Posted: March 24, 2017 at 10:09 pm   /   by   /   comments (0)

Egypt’s former leader Hosni Mubarak has been released from a military hospital on Friday where he spent much of the last six years in detention.

The release of the 88-year old who ruled Egypt for three decades would have been unthinkable several years ago, but revolutionary fervor gave way to exhaustion and even nostalgia in the uprising’s chaotic aftermath. Mubarak had been cleared for release earlier this month after a top court finally acquitted him of involvement in protester deaths during a 2011 opposition revolt.

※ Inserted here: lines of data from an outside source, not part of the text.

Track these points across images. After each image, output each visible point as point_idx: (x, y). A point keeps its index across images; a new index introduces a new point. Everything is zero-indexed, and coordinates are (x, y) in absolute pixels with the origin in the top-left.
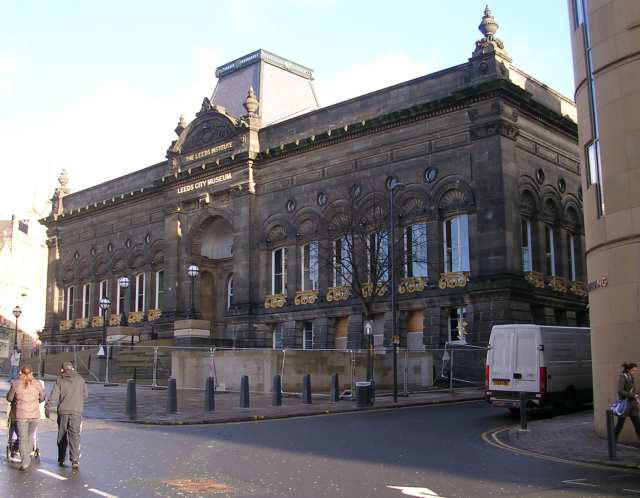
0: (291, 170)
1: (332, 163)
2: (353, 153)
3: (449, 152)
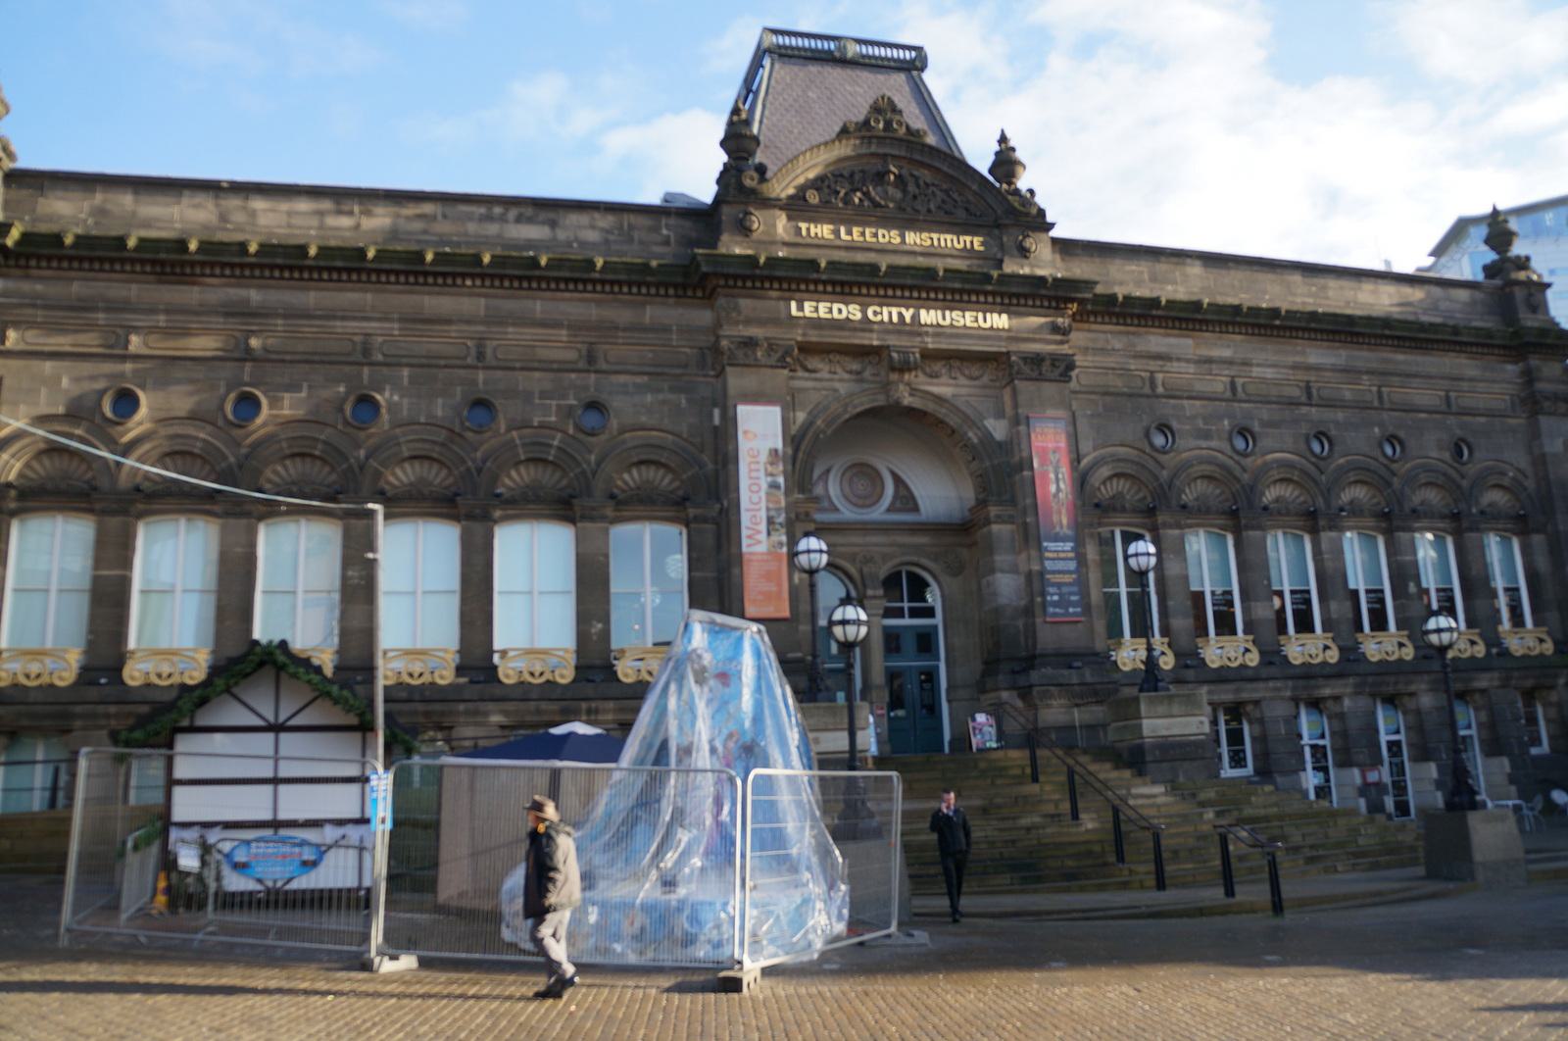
0: (1158, 357)
1: (1256, 371)
2: (1308, 368)
3: (1482, 420)
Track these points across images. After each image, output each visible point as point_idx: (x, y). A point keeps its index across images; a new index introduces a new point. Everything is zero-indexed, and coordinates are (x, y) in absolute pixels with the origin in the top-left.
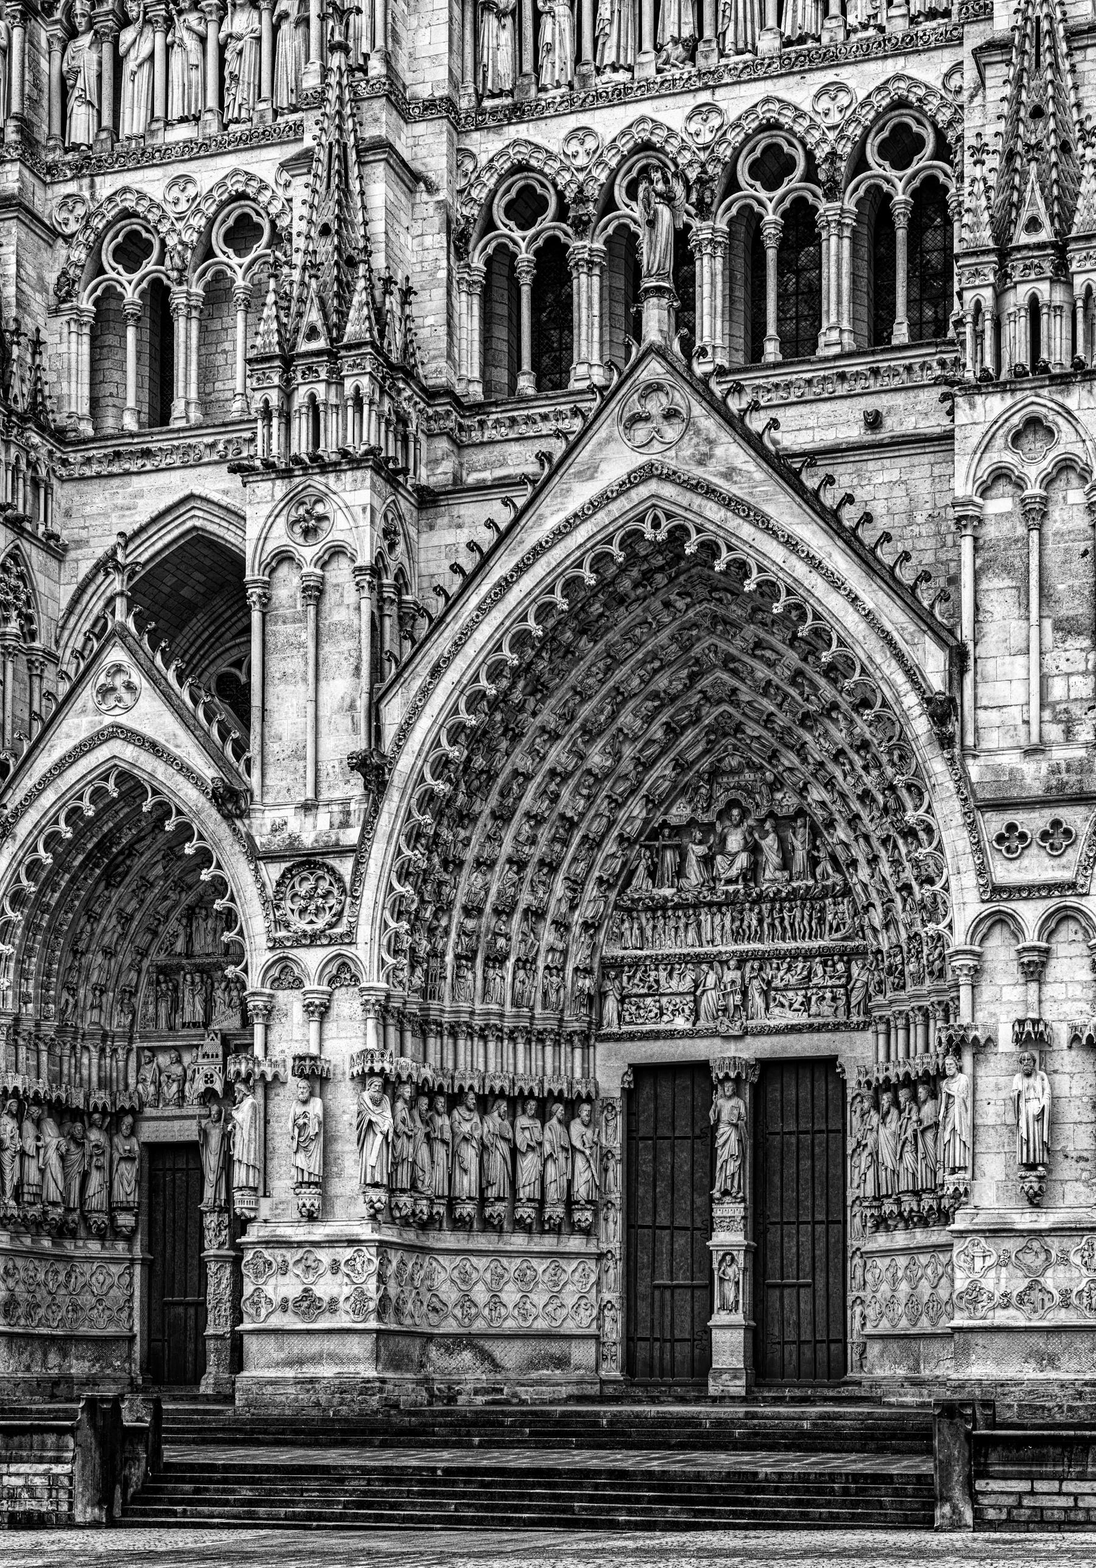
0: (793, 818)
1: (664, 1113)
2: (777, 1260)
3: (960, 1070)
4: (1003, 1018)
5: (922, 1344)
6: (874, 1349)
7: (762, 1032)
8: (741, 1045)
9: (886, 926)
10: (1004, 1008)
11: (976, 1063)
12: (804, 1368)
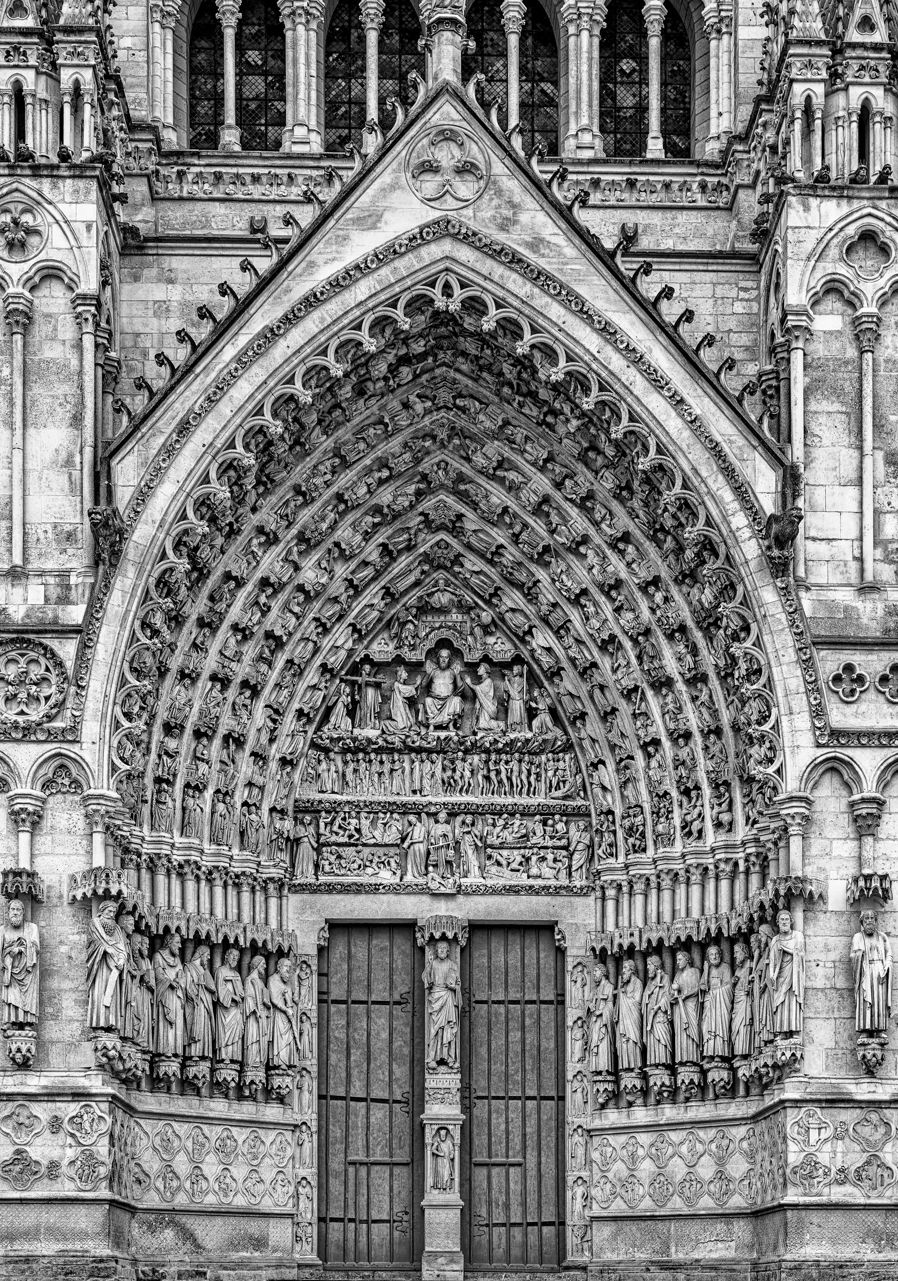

His lawyer, Farid al-Deeb, confirmed that Mubarak had left the hospital on Friday. He added that Mubarak had gone home to a villa in Cairo’s Heliopolis district. Mubarak was accused of inciting the deaths of protesters during the 18-day revolt, in which about 850 people were killed as police clashed with demonstrators. He was sentenced to life in jail in 2012, but an appeals court ordered a retrial, which dismissed the charges two years later. Egypt’s top appeals court on March 2 acquitted him of involvement in the killings.

Throughout his trial, prosecutors had been unable to provide conclusive evidence of Mubarak’s complicity — a result, lawyers said, of having hastily put together the case against him in 2011 following demonstrations. In January 2016, the appeals court upheld a three-year prison sentence for Mubarak and his two sons on corruption charges. But the sentence took into account time served. Both of his sons, Alaa and Gamal, were freed. On Thursday, a court ordered a renewed corruption investigation into Mubarak for allegedly receiving gifts from the state-owned Al-Ahram newspaper. He is also banned from travel.

His successor Mohamed Morsi, an Islamist, ruled for only a year after his 2012 election before the military overthrew him, prompted by massive protests against his Muslim Brotherhood group. Morsi’s ouster ushered in a deadly police crackdown that killed hundreds of protesters demanding his reinstatement.

The military chief who headed the coup, Abdel Fattah al-Sisi, became President the following year.